==== Extract to read
I would like to use the LD data in HapMap in combination with the latest genome annotation data in Ensembl 59. Unfortunately, if I am not wrong, HapMap rel. 27 is based on NCBI 36 coordinates, while latest ensembl uses the latest genome build (GRCh37). As far as I understand, the latest ensembl version with compatible coordinates would be 54, correct?
Core question: how many SNPs (rd-ids) are re-annotated (deleted,renamed) between releases of dbSNP?
It seems like nobody has undertaken a full lift over of the HapMap bulk data to update all coordinates, at least I didn't find any information about this. So I was thinking about trying to do this.
This question is somewhat related http://biostar.stackexchange.com/questions/916/how-do-you-manage-moving-existing-projects-to-a-new-genome-build where the LiftOver tool was presented as a solution.
So here are my questions:
- Did anybody already try this, or would like to have this data, too?
========
==== Recorded information
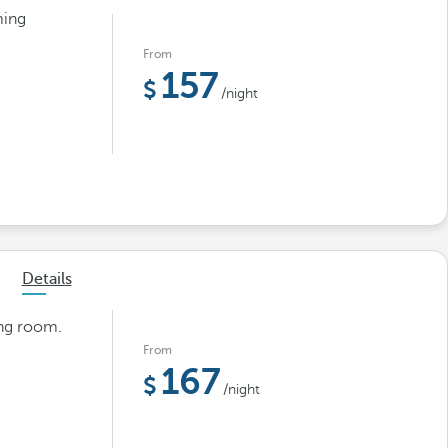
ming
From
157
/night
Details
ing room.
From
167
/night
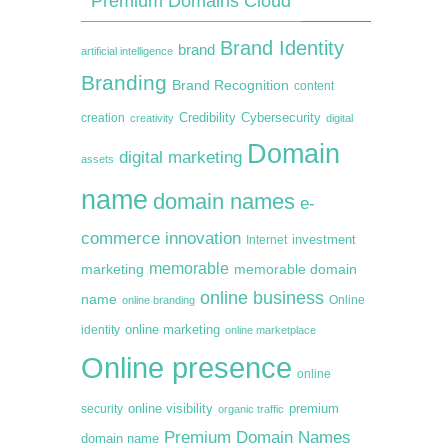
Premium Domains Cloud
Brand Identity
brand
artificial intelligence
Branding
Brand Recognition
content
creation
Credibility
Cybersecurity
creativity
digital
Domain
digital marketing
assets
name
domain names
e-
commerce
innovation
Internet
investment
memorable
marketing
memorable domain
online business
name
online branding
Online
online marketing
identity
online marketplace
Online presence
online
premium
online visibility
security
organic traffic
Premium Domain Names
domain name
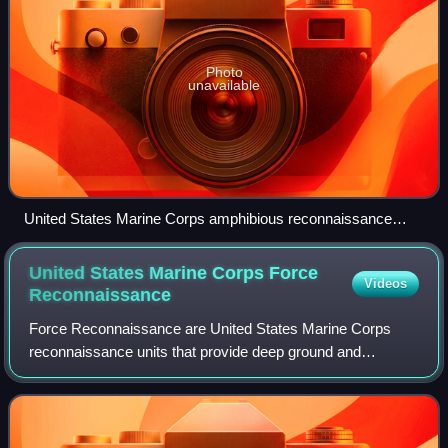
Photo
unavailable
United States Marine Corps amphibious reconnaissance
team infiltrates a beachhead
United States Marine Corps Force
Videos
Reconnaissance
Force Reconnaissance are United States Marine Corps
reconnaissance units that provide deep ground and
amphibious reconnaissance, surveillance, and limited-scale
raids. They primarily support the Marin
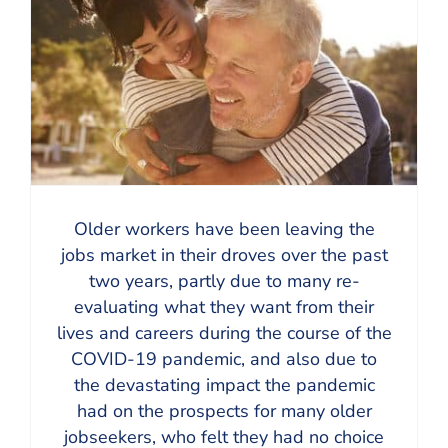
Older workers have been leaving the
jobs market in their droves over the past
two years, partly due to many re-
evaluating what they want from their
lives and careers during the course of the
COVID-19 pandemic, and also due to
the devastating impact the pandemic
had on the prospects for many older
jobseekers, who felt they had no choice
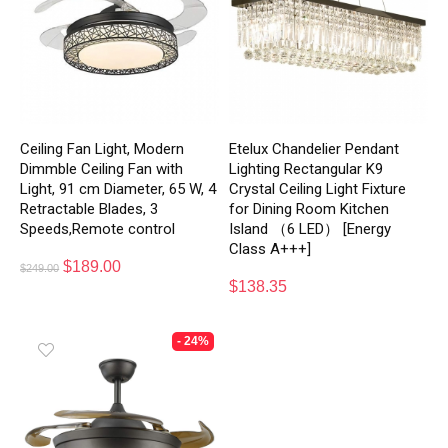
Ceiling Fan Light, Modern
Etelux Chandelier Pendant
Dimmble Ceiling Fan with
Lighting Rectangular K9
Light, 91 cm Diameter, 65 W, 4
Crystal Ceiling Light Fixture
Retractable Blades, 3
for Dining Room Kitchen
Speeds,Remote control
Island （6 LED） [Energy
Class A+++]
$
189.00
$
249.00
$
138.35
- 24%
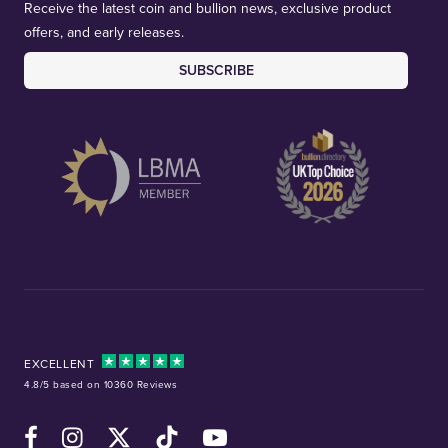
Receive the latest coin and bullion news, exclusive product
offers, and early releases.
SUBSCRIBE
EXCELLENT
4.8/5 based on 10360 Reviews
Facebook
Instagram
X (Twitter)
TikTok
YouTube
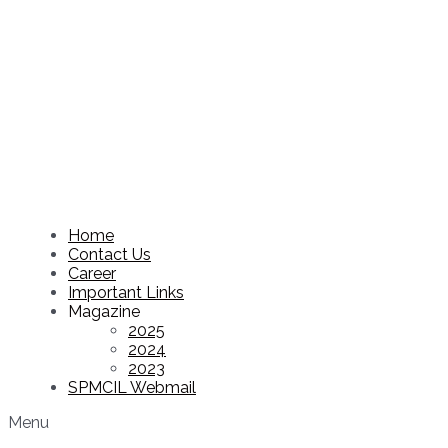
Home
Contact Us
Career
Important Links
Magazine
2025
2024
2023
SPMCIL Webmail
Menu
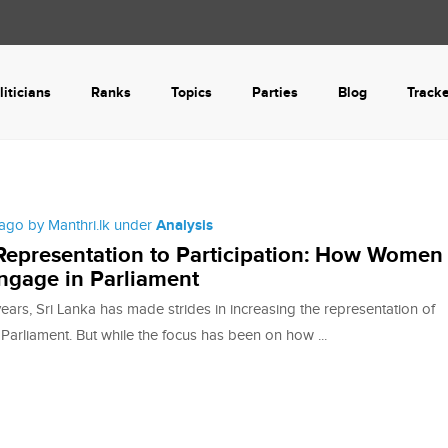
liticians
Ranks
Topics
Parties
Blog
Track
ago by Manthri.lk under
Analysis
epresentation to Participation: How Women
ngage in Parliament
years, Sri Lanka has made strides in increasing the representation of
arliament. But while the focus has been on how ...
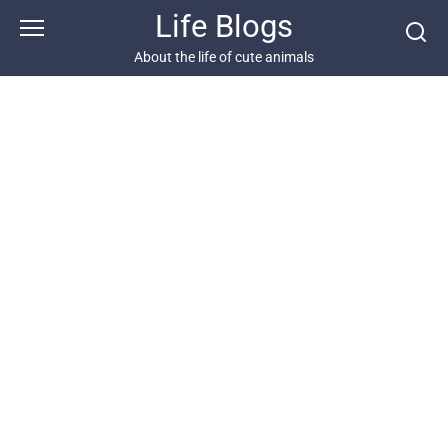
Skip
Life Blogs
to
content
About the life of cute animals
========
==== Recorded information
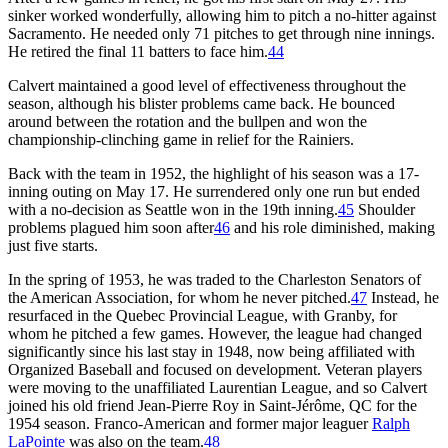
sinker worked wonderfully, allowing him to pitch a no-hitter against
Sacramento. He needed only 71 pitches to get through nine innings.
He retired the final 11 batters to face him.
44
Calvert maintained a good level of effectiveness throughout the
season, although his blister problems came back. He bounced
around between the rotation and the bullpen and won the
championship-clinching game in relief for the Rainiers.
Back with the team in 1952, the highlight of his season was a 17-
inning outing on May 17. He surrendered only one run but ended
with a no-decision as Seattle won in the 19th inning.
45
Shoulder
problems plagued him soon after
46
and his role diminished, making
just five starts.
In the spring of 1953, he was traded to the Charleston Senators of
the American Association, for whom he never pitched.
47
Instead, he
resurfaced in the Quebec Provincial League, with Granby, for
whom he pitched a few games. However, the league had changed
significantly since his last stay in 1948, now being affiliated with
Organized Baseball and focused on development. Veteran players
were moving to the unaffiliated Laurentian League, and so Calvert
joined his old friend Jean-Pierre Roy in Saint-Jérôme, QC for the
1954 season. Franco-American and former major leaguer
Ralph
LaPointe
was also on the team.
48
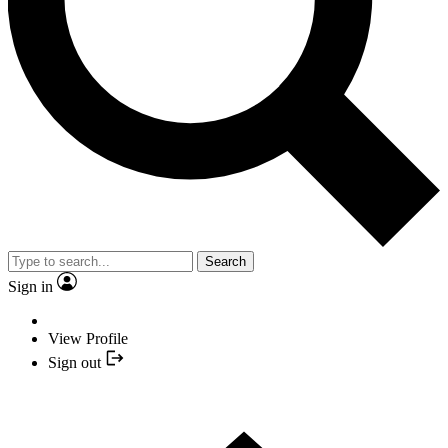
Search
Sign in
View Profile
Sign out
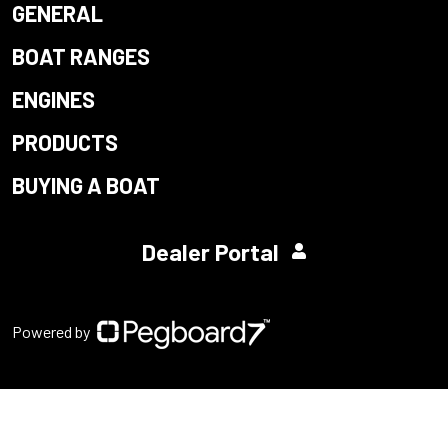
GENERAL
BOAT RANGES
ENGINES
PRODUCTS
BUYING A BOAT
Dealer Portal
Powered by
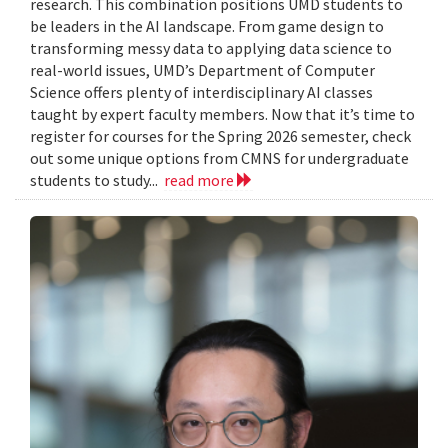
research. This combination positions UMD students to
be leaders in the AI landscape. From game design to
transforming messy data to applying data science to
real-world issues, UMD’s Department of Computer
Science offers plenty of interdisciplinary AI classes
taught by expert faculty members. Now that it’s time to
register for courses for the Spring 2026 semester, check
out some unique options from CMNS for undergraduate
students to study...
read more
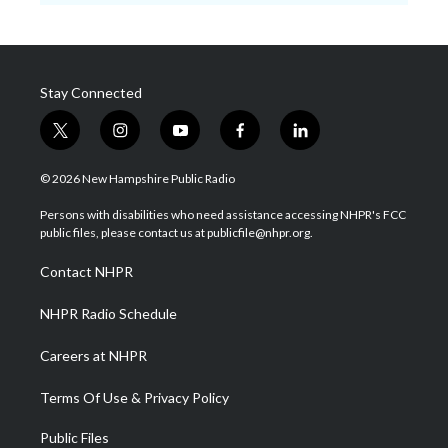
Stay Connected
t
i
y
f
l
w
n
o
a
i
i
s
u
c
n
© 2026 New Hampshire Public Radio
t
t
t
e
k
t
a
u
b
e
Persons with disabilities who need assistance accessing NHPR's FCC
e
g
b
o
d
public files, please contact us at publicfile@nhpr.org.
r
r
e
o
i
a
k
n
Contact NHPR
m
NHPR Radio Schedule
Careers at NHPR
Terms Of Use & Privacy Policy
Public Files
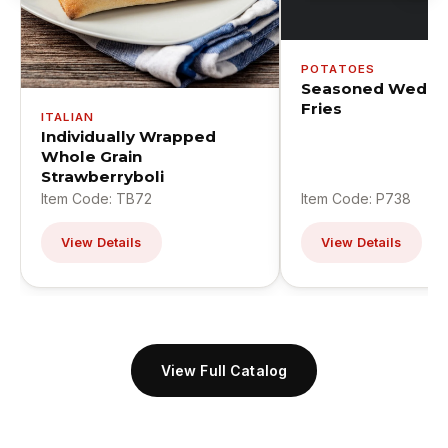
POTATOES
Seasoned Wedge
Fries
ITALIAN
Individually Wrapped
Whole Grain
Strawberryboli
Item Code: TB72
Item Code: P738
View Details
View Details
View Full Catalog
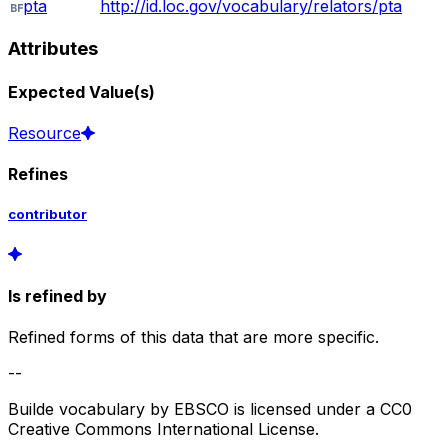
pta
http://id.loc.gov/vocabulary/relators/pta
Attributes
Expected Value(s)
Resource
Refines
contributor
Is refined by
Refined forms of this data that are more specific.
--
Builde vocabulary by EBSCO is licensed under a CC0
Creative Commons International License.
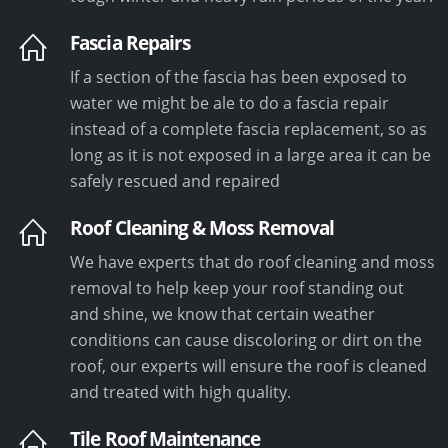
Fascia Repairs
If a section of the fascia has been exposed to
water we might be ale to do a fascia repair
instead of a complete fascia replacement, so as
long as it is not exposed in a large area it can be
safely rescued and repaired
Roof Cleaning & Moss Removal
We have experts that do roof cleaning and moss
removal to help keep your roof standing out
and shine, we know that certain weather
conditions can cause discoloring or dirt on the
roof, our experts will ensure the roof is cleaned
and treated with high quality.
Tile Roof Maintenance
========
==== Recorded information
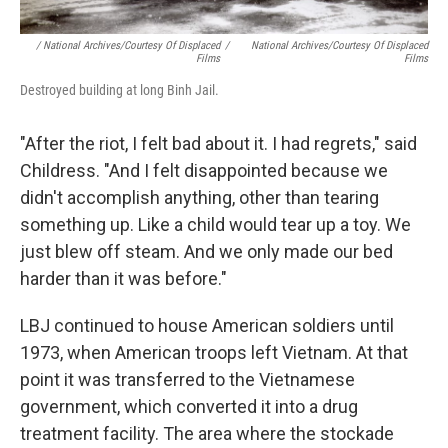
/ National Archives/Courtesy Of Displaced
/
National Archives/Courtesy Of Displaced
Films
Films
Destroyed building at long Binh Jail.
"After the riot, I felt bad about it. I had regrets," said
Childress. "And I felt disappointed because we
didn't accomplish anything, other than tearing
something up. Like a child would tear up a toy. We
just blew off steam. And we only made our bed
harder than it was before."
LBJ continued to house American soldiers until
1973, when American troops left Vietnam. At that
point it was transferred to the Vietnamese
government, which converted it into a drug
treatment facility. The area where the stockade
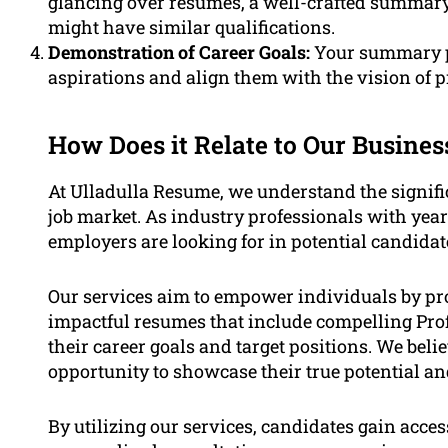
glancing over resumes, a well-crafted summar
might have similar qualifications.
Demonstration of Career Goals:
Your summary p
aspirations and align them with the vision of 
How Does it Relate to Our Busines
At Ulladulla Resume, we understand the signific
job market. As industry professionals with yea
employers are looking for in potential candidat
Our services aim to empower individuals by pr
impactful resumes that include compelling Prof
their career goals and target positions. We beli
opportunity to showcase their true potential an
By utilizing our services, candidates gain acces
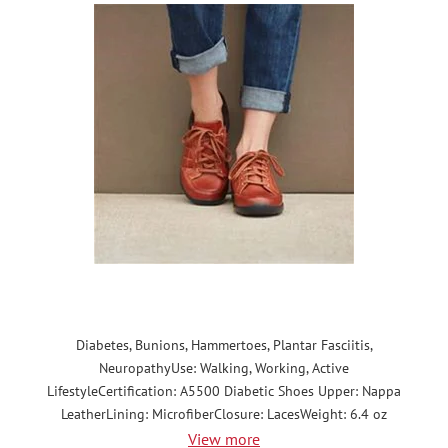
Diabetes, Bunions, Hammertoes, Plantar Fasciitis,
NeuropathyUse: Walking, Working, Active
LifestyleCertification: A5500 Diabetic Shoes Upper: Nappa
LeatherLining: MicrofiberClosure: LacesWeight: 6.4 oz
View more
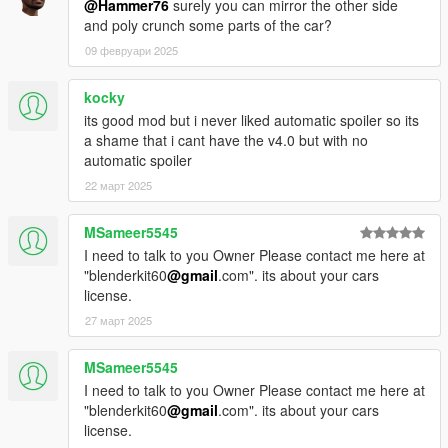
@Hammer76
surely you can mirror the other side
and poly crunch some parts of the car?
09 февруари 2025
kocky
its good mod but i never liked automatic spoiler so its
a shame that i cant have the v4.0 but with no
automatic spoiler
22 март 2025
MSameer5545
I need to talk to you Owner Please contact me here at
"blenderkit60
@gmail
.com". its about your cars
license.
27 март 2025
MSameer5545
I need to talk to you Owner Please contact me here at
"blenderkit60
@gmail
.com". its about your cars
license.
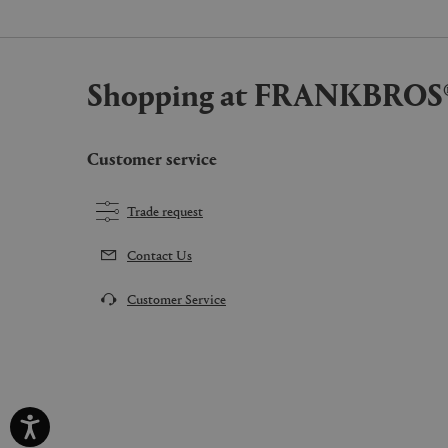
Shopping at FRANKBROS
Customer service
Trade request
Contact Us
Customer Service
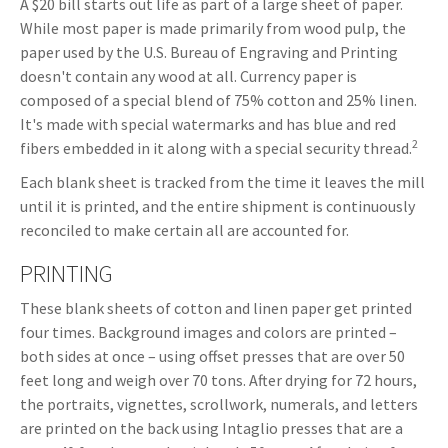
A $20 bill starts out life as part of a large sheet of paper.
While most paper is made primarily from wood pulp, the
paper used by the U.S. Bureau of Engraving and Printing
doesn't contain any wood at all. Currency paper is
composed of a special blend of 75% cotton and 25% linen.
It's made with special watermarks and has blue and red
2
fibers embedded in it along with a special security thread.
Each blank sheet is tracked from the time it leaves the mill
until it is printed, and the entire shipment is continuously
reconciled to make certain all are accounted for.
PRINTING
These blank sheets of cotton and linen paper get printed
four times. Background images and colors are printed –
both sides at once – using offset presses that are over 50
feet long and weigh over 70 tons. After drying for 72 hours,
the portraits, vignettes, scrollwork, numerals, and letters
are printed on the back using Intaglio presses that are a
========
→ **Exercise directions**: In the HapMap post, change "undertaken" to "carried out" in the part starting at "It seems like" and ending at "to do this.", and give that part again.

→ **Finished task**:
It seems like nobody has carried out a full lift over of the HapMap bulk data to update all coordinates, at least I didn't find any information about this. So I was thinking about trying to do this.